Since the 2020 Holiday Farm Fire, Buch has spoken out about the region’s changing climate. That blaze crested mountain ridges and swept into the foothills of Springfield before winds shifted and slowed its advance. Fast-moving fires are increasingly blurring the line between wildland and urban areas — a danger underscored by the Los Angeles fires earlier this year.
Mount Pisgah faces a high risk of ignition and fire can spread quickly through the dry forests and meadows in the summer.
Neither the county nor the state is blaming the other. The oversight underscores a broader issue for Buch and Chris Cline, district forester for the South Cascade District of the Oregon Department of Forestry. Cline, in looking over maps of the county and fire districts that cover them, said he saw numerous parcels of land – some public like Mount Pisgah and others private – that have no designated fire agency assigned to them.
Across Lane County, fire protection is provided by a variety of agencies, including fire districts, the U.S. Forest Service and municipal fire departments for cities.
The lack of an assigned fire agency for Mount Pisgah does not mean that fire crews would not respond, whether from the Oregon Department of Forestry or surrounding agencies.
Crews from surrounding agencies can respond. But it also means that the county would have to pay for those services — and the costs potentially could be higher than they would have been under the former agreement.
Logistically, it also raises other questions, such as which agency would be in charge at the mountain if a fire broke out. However, Cline said, the first agency to respond likely would set up a command post.
Cline was the last party to sign the county’s agreement with the forestry agency, which began in 2020 and ran for three years. Cline moved to a different role in Salem with the agency and returned to the South Cascade District, based in Springfield, after the contract expired. Upon his return and review of maps, he said, he came across various parcels without assigned fire coverage — and the expired agreement covering Mount Pisgah.
“An interesting concern to me is that if there is a fire on unprotected land, land in a county, the ultimate responsibility is back to the county commissioners,” Cline said.

Mount Pisgah is located outside the South Cascade District and the former agreement created a legal mechanism for the forestry agency to take the lead on wildfires there for the county.

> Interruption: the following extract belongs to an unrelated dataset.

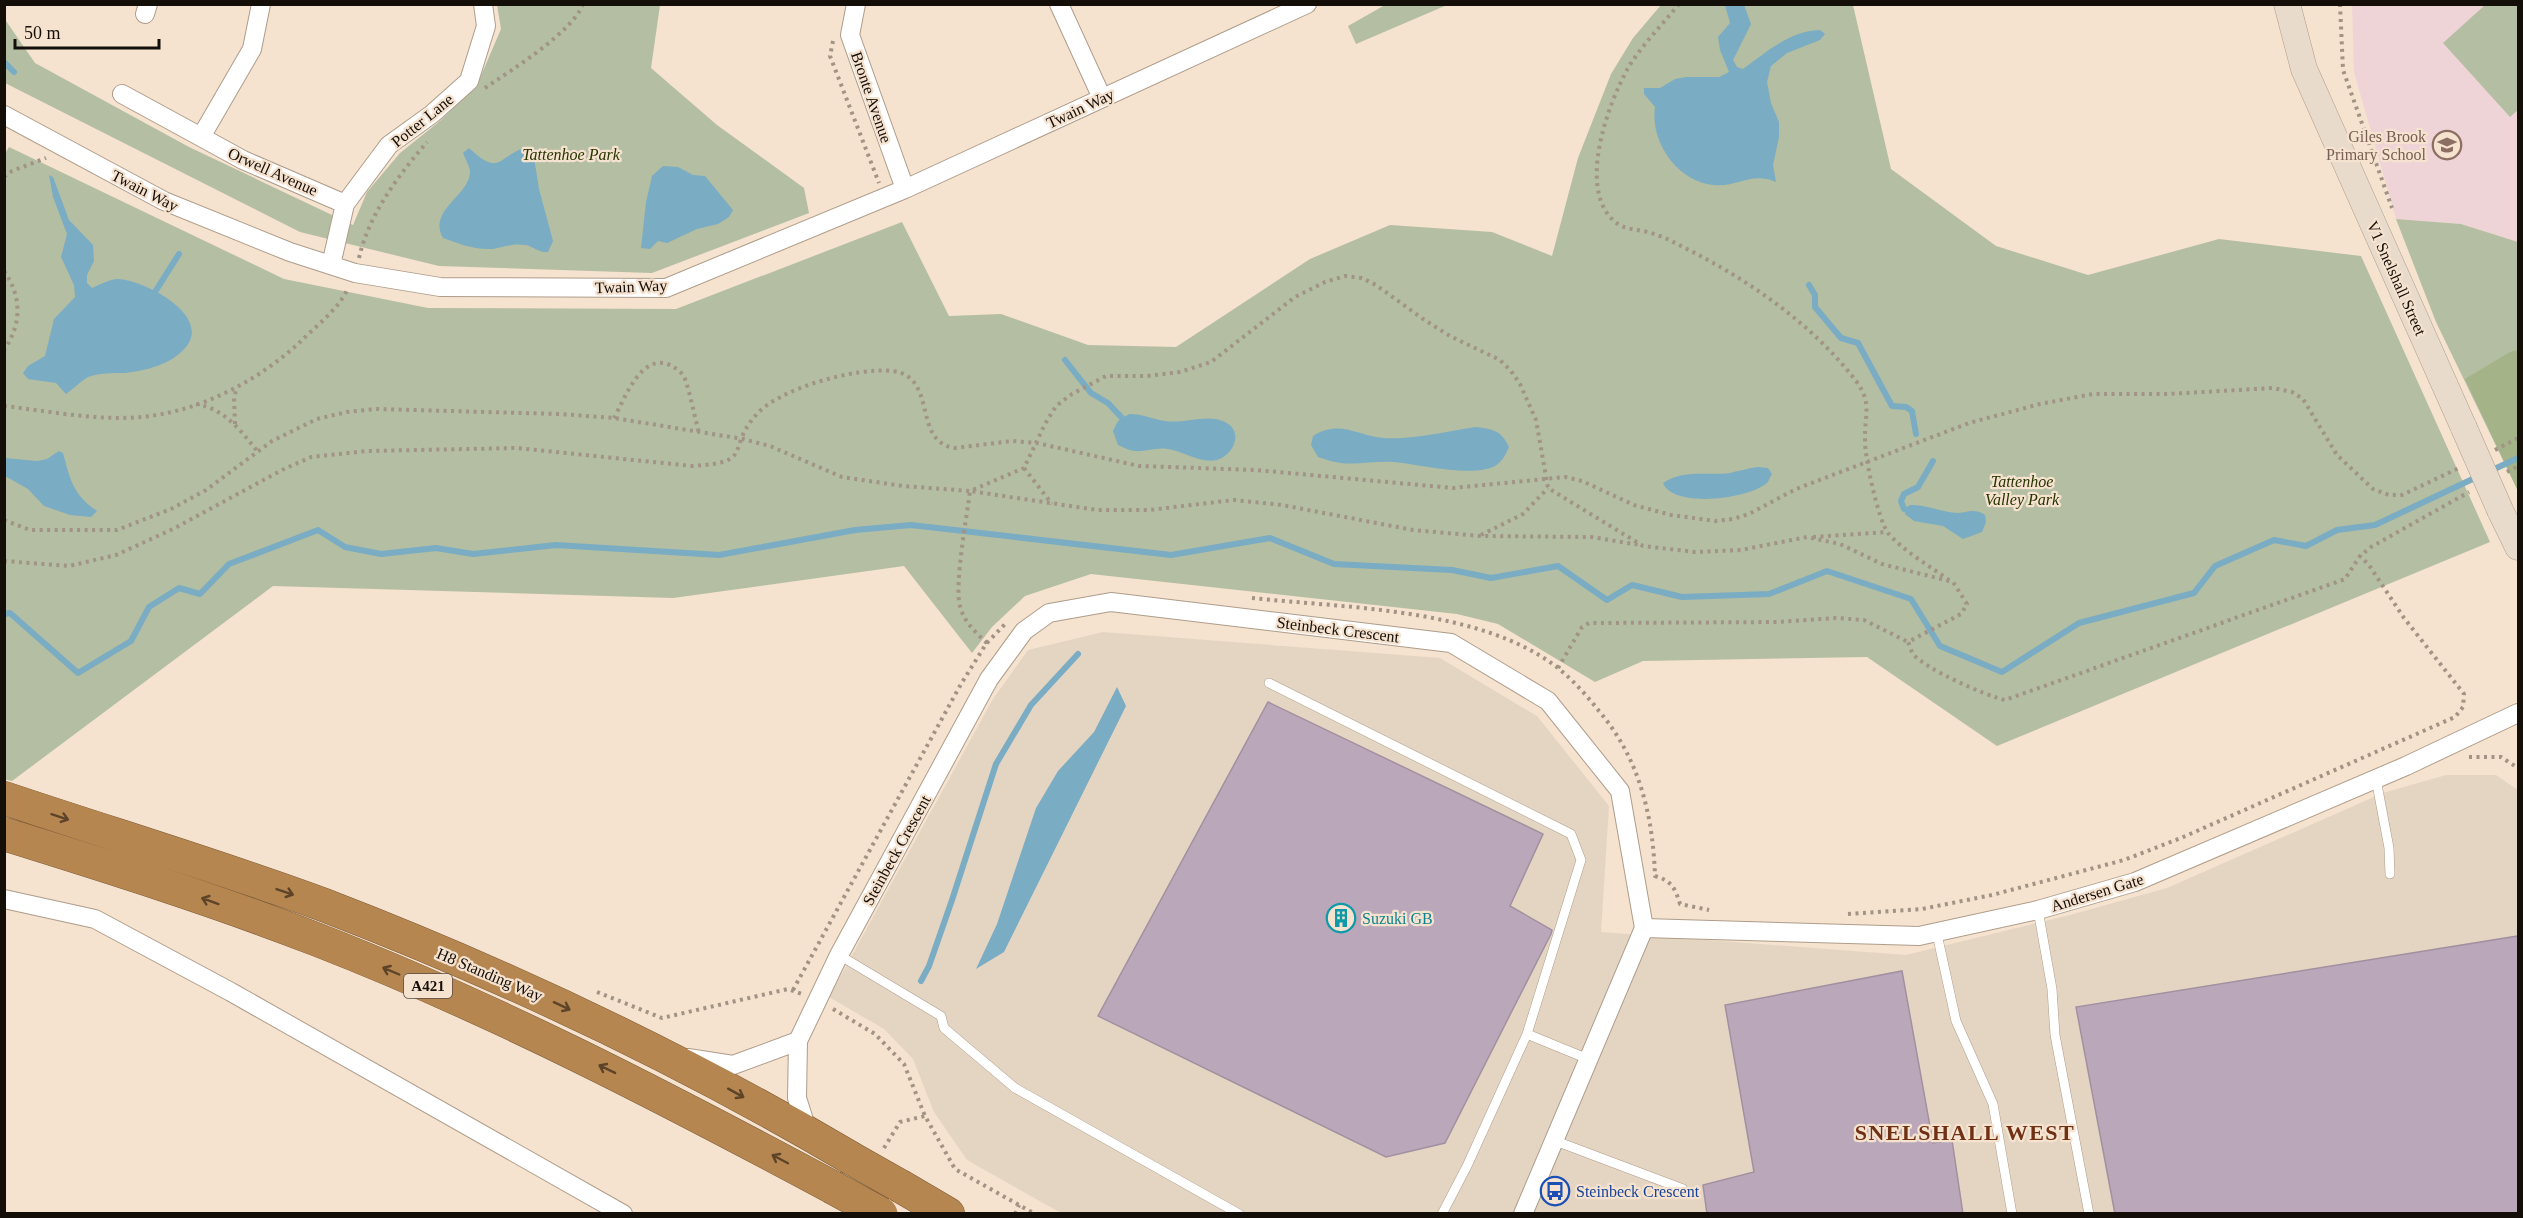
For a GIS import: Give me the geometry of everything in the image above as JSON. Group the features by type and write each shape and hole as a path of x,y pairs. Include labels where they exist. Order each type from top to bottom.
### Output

That agreement had a flat rate of slightly more than $8,000 a year, with a provision for the agency to show up with its engines, bulldozer and personnel. If the agency incurred extra costs or needed to call in more personnel or equipment beyond a base level of service for a large wildfire, the county would pay.
Without an agreement, Cline said, the agency’s South Cascade District can help as needed. But it’s also responsible by law first and foremost to protect landowners in its 1.13-million acre district.
For the other parcels, Cline and other officials will continue to review them and, he said, provide coverage as they can. It doesn’t mean that fire coverage cannot happen there, but it creates complexity about responses when they are outside a district’s jurisdiction.
“If we’re responding to that, then we’re actually, we’re all just kind of responding in good faith,” Cline said.
While that’s a decision for the county, not the forestry agency, Cline said he’s confident that discussions will continue and the issue is not insurmountable.
“We are leaders and community members,” Cline said. “We live here, we work here.”
At the meeting, county staffers told Buch they are aware of the issue. And while Mount Pisgah represents that broader issue, Buch also focused on the specifics:
“We’re in wildfire season now and Mount Pisgah is one of our golden parks,” she said.
Ashli Blow contributed to this report.